> **WORK TASK**
Search the material below for the word "Left". Copy every line that has it.

> **DATA**

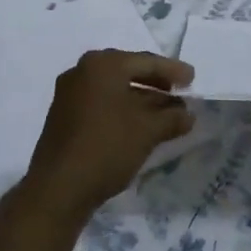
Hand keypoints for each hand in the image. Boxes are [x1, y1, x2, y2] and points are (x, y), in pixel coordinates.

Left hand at [16, 50, 193, 229]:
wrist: (57, 189)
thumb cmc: (107, 147)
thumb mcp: (148, 131)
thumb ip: (172, 118)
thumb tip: (189, 114)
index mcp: (103, 64)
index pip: (146, 61)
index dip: (173, 71)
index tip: (193, 80)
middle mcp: (83, 70)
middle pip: (128, 71)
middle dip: (156, 83)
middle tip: (180, 92)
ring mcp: (70, 92)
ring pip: (114, 89)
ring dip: (141, 99)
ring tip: (165, 113)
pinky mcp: (64, 114)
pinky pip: (101, 102)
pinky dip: (122, 109)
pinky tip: (139, 125)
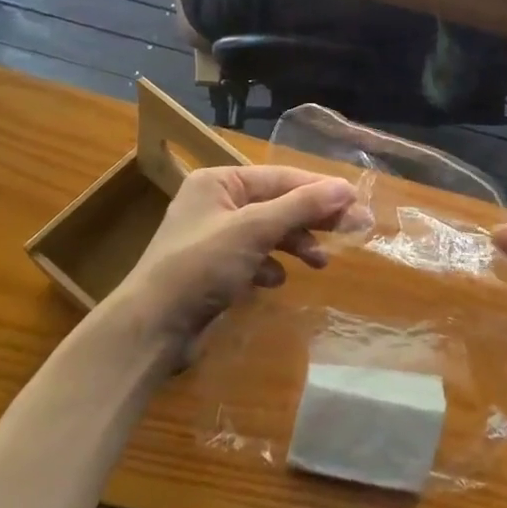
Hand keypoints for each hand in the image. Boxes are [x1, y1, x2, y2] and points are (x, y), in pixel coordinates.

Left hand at [105, 165, 359, 365]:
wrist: (150, 330)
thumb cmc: (201, 267)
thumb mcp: (255, 229)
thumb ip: (302, 206)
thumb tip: (347, 188)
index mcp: (219, 182)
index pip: (281, 177)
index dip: (320, 188)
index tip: (356, 201)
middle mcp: (215, 202)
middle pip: (278, 203)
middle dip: (313, 218)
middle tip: (353, 229)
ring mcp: (213, 237)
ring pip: (268, 231)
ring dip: (296, 244)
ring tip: (320, 262)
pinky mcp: (213, 269)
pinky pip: (253, 257)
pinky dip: (270, 265)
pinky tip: (276, 280)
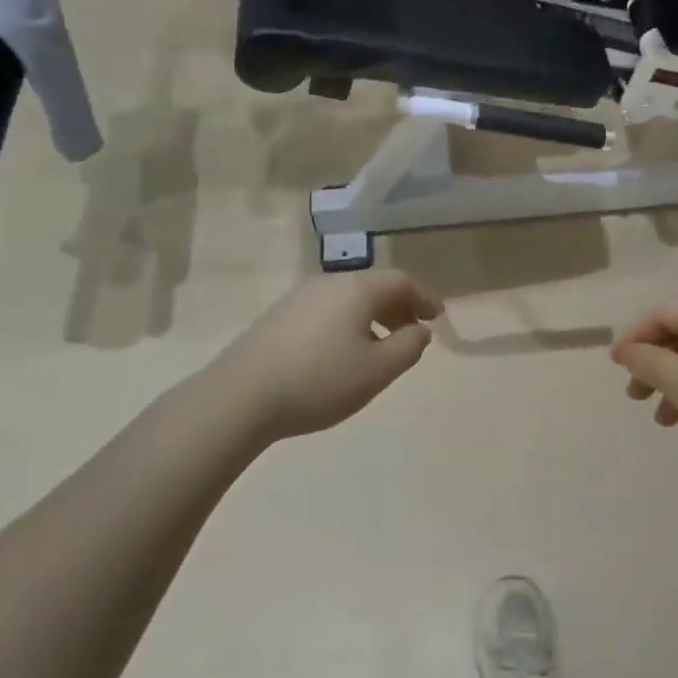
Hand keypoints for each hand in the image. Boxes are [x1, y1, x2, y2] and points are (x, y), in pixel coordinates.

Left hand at [212, 272, 441, 442]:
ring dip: (373, 317)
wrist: (241, 396)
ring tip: (380, 347)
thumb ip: (408, 347)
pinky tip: (343, 353)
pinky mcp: (278, 317)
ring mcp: (298, 298)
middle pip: (373, 286)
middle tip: (412, 332)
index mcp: (356, 289)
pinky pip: (326, 310)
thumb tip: (420, 330)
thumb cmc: (320, 381)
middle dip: (399, 307)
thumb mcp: (377, 370)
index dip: (424, 298)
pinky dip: (347, 323)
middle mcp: (328, 284)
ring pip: (348, 299)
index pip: (400, 281)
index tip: (436, 318)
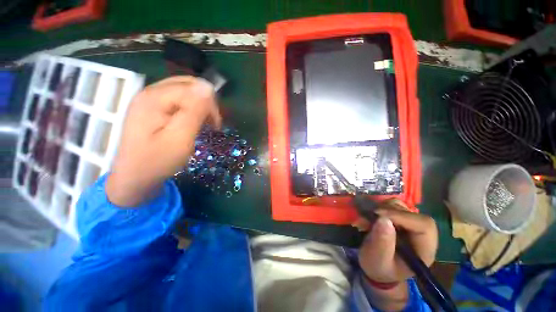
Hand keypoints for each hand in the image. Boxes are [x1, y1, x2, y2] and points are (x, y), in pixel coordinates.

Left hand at [106, 76, 220, 206]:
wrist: (134, 177)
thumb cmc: (157, 161)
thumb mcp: (180, 138)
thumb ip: (194, 112)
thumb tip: (208, 87)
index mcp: (154, 98)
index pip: (192, 89)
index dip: (209, 105)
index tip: (216, 126)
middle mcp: (149, 92)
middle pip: (188, 85)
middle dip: (206, 102)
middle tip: (212, 123)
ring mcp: (149, 99)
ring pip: (184, 91)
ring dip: (199, 105)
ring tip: (204, 123)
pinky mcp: (151, 108)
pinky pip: (177, 99)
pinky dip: (191, 108)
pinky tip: (192, 121)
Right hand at [358, 202, 437, 283]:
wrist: (376, 267)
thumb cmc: (379, 268)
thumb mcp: (378, 260)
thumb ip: (382, 243)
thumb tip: (383, 219)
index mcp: (424, 249)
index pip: (424, 225)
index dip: (403, 216)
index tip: (379, 215)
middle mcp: (420, 234)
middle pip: (412, 212)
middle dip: (388, 211)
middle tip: (370, 215)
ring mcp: (409, 225)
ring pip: (400, 206)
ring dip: (381, 208)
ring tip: (368, 218)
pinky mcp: (399, 219)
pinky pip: (390, 205)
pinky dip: (378, 207)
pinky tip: (370, 216)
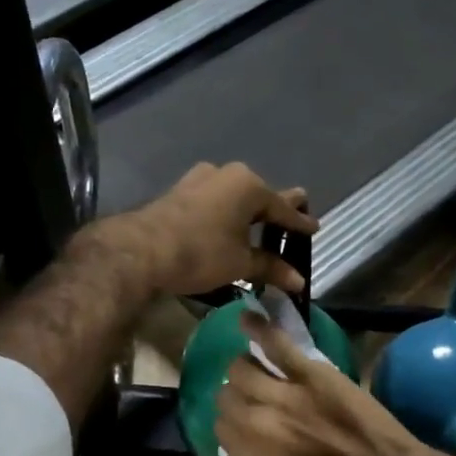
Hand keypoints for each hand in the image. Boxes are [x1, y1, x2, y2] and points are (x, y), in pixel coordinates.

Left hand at [115, 162, 315, 297]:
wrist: (141, 251)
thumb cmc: (201, 253)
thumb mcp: (241, 263)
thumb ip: (271, 268)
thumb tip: (299, 281)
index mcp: (249, 185)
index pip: (283, 208)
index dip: (300, 223)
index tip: (315, 229)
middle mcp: (227, 174)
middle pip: (259, 195)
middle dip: (276, 210)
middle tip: (294, 216)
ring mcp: (200, 179)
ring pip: (234, 195)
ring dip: (248, 211)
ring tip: (261, 225)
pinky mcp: (180, 191)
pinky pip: (215, 200)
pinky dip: (227, 213)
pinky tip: (228, 225)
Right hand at [215, 312, 434, 455]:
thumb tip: (244, 449)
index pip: (220, 431)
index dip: (229, 427)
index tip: (240, 427)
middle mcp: (256, 423)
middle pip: (226, 397)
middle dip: (233, 399)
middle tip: (249, 399)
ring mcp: (283, 393)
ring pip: (242, 369)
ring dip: (243, 370)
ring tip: (253, 369)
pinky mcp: (311, 373)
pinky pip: (276, 344)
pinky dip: (258, 328)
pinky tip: (248, 318)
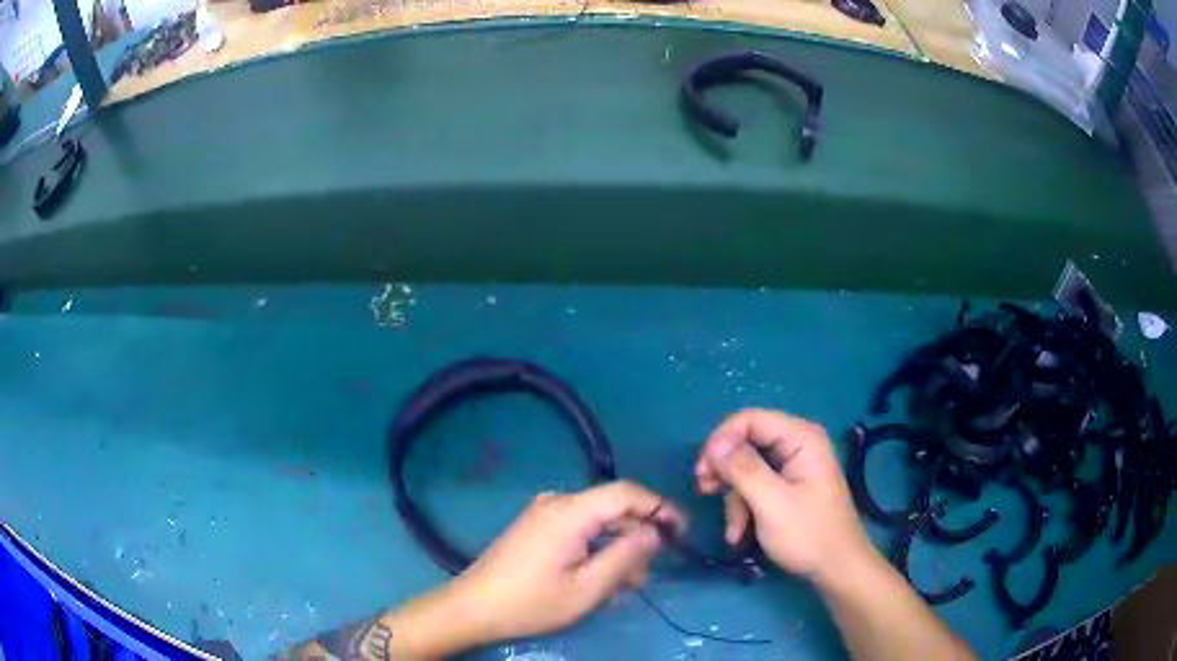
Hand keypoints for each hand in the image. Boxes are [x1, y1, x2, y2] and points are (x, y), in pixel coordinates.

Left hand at [440, 481, 683, 643]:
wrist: (472, 608)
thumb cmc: (530, 602)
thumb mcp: (587, 589)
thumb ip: (626, 557)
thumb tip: (655, 533)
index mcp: (570, 512)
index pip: (627, 492)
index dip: (660, 507)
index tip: (681, 532)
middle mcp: (557, 502)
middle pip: (613, 508)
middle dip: (637, 538)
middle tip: (645, 577)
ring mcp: (544, 513)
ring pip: (597, 522)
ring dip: (617, 549)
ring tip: (623, 586)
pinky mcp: (537, 527)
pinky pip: (579, 529)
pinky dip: (596, 549)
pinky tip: (599, 578)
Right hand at [695, 409, 874, 583]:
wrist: (836, 568)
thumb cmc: (808, 534)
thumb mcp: (772, 504)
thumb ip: (743, 470)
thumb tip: (714, 444)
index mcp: (801, 438)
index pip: (749, 419)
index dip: (721, 440)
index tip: (703, 471)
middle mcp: (797, 443)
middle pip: (746, 442)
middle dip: (725, 470)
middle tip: (704, 490)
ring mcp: (793, 465)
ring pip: (746, 468)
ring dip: (734, 499)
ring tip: (733, 530)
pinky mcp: (788, 485)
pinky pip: (756, 485)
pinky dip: (744, 508)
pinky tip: (740, 534)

> **RESPONSE**
Left hand at [16, 50, 193, 229]:
Left hand at [105, 165, 359, 365]:
Left hand at [212, 272, 441, 442]:
Left hand at [106, 76, 220, 206]:
Left hand at [115, 162, 315, 297]:
Left hand at [440, 481, 683, 643]:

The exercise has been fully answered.